Brexit talks suspended after positive Covid test

In Summary

• Barnier said his UK counterpart Lord David Frost had agreed to suspend negotiations between them for a "short period".

• They are locked in talks as the clock counts down to a December deadline.

Image: REUTERS

The EU and UK chief negotiators have stepped back from post-Brexit trade talks after a member of the EU team tested positive for Covid-19.

The EU's Michel Barnier said his UK counterpart Lord David Frost had agreed to suspend negotiations between them for a "short period".

Barnier added their teams would continue discussions in "full respect" of safety guidelines.

They are locked in talks as the clock counts down to a December deadline.
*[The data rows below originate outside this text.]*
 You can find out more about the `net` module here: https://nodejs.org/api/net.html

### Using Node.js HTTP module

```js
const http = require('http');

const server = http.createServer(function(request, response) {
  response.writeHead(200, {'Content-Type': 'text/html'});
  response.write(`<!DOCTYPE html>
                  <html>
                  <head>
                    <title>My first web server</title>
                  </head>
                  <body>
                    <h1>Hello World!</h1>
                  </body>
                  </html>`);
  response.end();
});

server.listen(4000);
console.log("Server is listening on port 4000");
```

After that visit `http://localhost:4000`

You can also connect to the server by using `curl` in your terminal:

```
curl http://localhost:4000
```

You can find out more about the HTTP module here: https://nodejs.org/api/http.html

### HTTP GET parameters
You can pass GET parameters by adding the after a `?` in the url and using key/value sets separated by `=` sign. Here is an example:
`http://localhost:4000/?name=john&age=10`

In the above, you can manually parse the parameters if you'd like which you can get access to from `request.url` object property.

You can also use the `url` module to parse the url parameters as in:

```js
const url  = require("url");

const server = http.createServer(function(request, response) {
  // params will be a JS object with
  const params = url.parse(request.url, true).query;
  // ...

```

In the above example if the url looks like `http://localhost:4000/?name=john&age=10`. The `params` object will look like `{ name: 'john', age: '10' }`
Both sides are seeking an agreement to govern their trading relationship once the UK's post-Brexit transition period ends in January 2021.

Fishing rights, post-Brexit competition rules and how any deal would be enforced remain key areas of disagreement.

On Thursday, Barnier tweeted that a member of his negotiating team had tested positive for the virus, as talks over a deal continued in Brussels.

"With David Frost, we have decided to suspend the negotiations at our level for a short period," he added.

In reply, Lord Frost said he was in "close contact with Michel Barnier about the situation," and "the health of our teams comes first".

European Commission President Ursula von der Leyen said she wished a "speedy recovery" to the member of the EU negotiating team.

Suspension of talks between the chief negotiators will come as an unhelpful development, with just five weeks remaining before the deadline.

EU leaders are holding a video conference later on Thursday and could discuss the latest developments - although it is not officially on the agenda.

On Sunday, before the latest round of talks began, Lord Frost said there had been "some progress in a positive direction in recent days".

But he warned the two sides "may not succeed" to strike a deal, with "significant elements" not yet agreed.

He added that any deal would have to be "compatible with our sovereignty," and allow the UK to "take back control of our laws, our trade, and our waters".